Rational Markets

Bee takes a look at seemingly irrational behavior in the financial markets.

It was not that people who were actively involved in building up the problem were completely unconcerned. They just had no way to channel their uncanny feelings. From a transcript of a radio broadcast "This American Life" (audio, pdf transcript, via):

mortgage broker: ...it was unbelievable... my boss was in the business for 25 years. He hated those loans. He hated them and used to rant and say, “It makes me sick to my stomach the kind of loans that we do.”

Wall St. banker: ...No income no asset loans. That's a liar's loan. We are telling you to lie to us. We're hoping you don't lie. Tell us what you make, tell us what you have in the bank, but we won't verify? We’re setting you up to lie. Something about that feels very wrong. It felt wrong way back when and I wish we had never done it. Unfortunately, what happened ... we did it because everyone else was doing it.


Italics added. My favourite part though was this

Mike Garner: Yeah, and loan officers would have an accountant they could call up and say “Can you write a statement saying a truck driver can make this much money?” Then the next one, came along, and it was no income, verified assets. So you don't have to tell the people what you do for a living. You don’t have to tell the people what you do for work. All you have to do is state you have a certain amount of money in your bank account. And then, the next one, is just no income, no asset. You don't have to state anything. Just have to have a credit score and a pulse.

Alex Blumberg: Actually that pulse thing. Also optional. Like the case in Ohio where 23 dead people were approved for mortgages.

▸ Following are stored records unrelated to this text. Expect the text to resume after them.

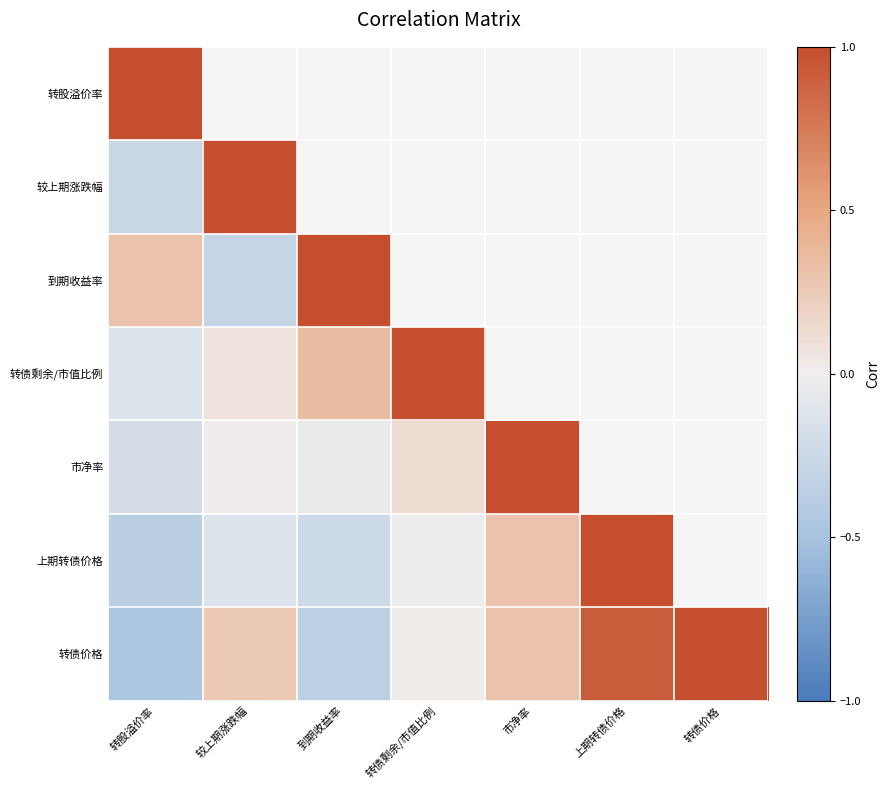

Count the number of categories in the chart.

7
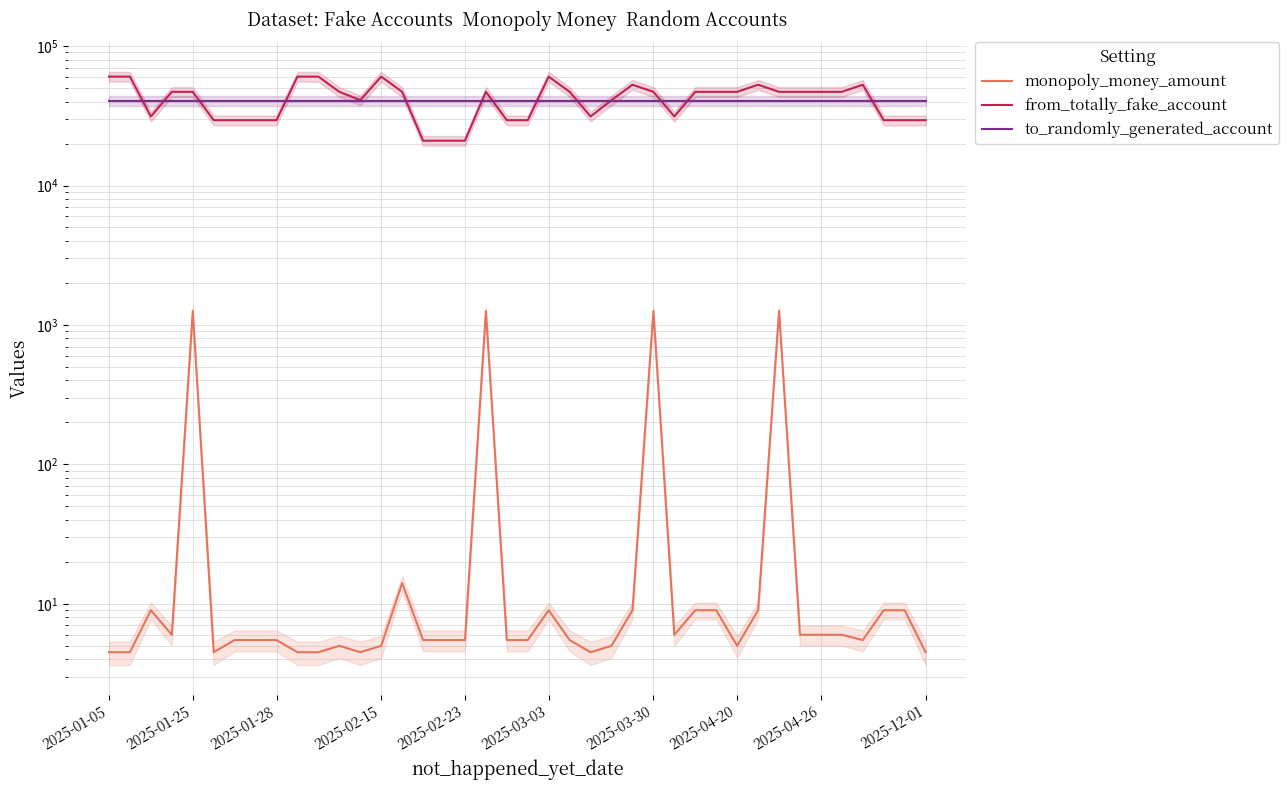

Is this an area chart (filled region under the line)?

No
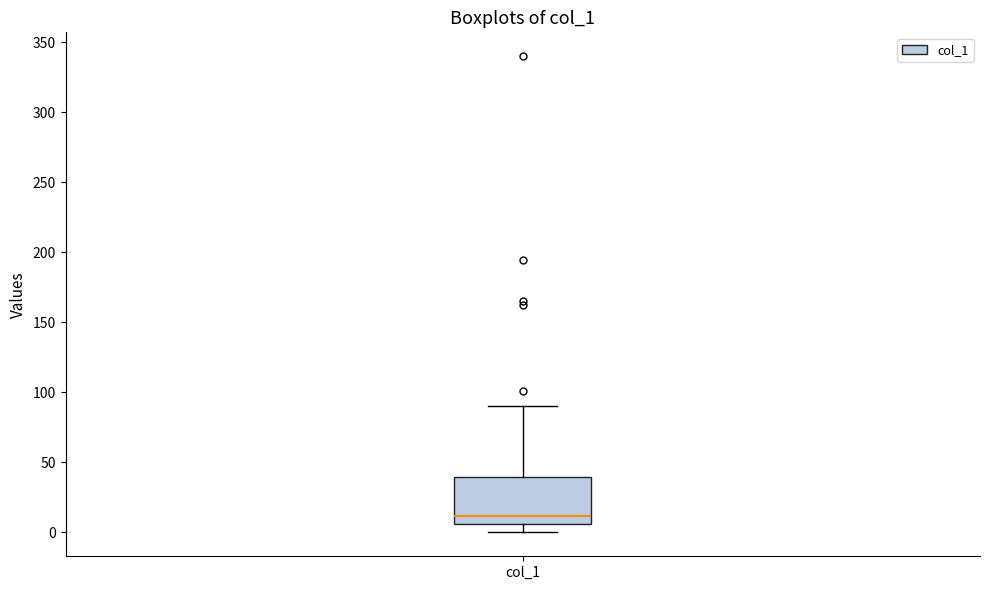

Read this box plot against the y-axis: the position of the median line, the range covered by the box, and the ends of both whiskers. The values are not printed on the chart, so give them approximately, as read against the axis.

median 10, box 5 to 40, whiskers 0 to 90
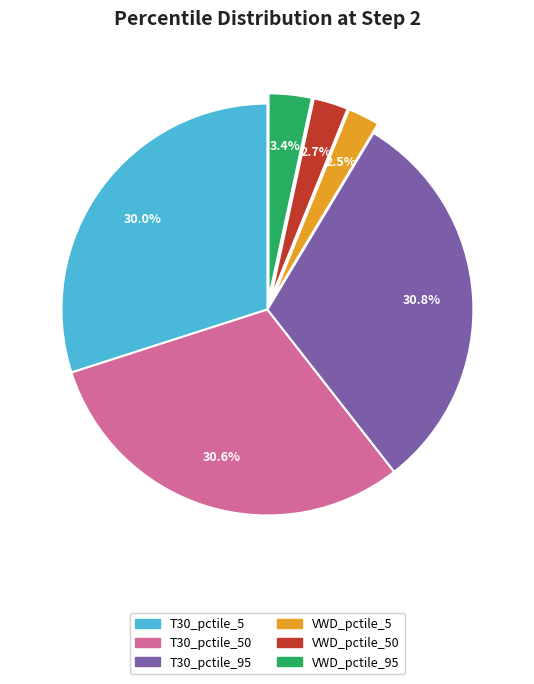

Between VWD_pctile_95 and T30_pctile_50, which is larger?

T30_pctile_50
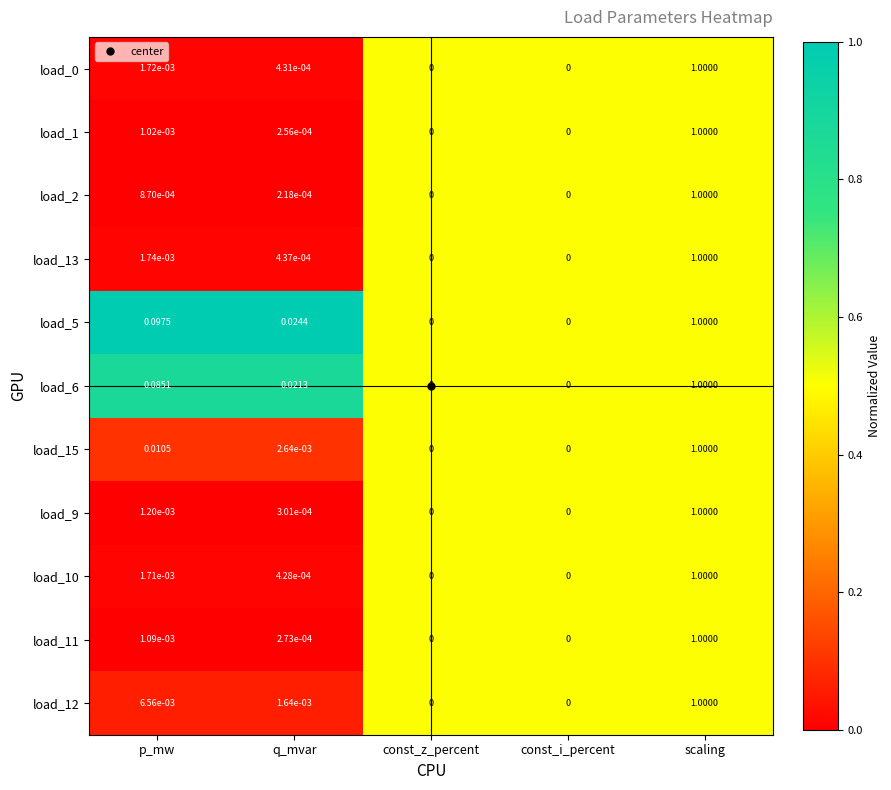

How many values in load_5 are above zero?

3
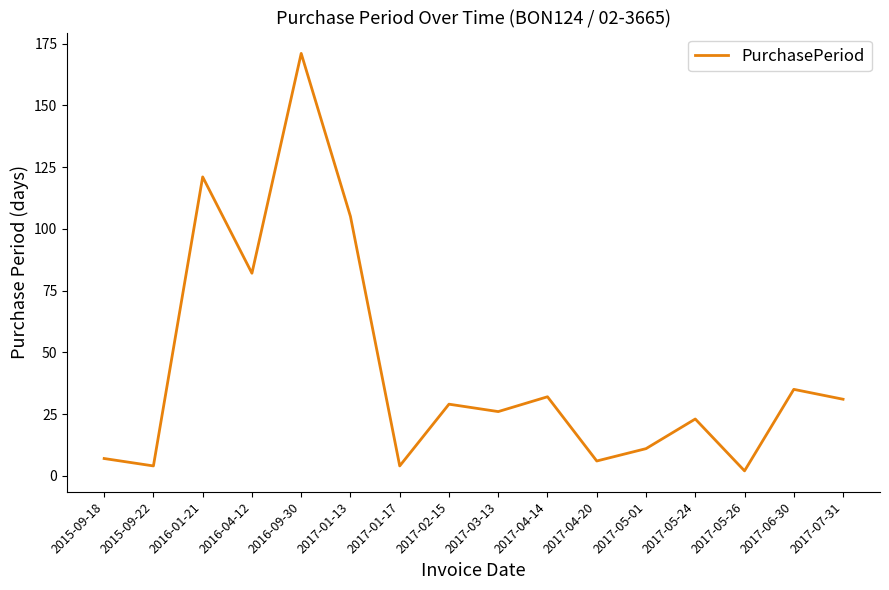

What is the minimum value shown in the chart?

2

Here we have examples of the market forcing people to do things that they quite correctly believe to be irrational. What's up with that? Partly, I think, its the "other people's money" effect - the mortgage lenders aren't dependent on the borrower's paying, because they will already have sold the mortgages to some bank to securitize, and the banks are passing them on too. The buyers think that they are safe because they are protected by credit default swaps. Everybody thinks they have offloaded the risk (or certainty) of failure on somebody else, and everybody trusts the "efficient market" and some models they don't understand. The model builders may understand the models, but either they don't understand or haven't been told the facts underlying their statistical data.

Even more important, I suspect, is the focus on short term results. This rewards the bank and the investment officer who take big risks to get good results for the next quarterly earning report, and punishes their counterparts who play it safe. The big investment banks used to be partnerships who were risking their own money - by the time of the crash they were all corporations run by guys who were playing with other peoples' money and getting a big chunk of it when they succeeded. The instinct of the predator is not focussed on next year or the next decade, but on his next meal, and when there is money in the water humans tend to revert to shark like feeding frenzy behaviors.

So what's the cure or treatment. The diehard Chicago ideologues, most of whom have never left their ivory towers, say let the idiots go bankrupt. It will be a lesson for the future. They predict this would result in a short but very sharp recession, but neither history nor systems theory is very supportive of this theory. Most of those who have actually practiced the discipline Chicago pretends to study, and most mainstream economists, think that the resulting collapse of world financial systems would be catastrophic, possibly destroying most world economic activity for a generation or more.

I say, be very suspicious of the true believer who stares lovingly into the abyss.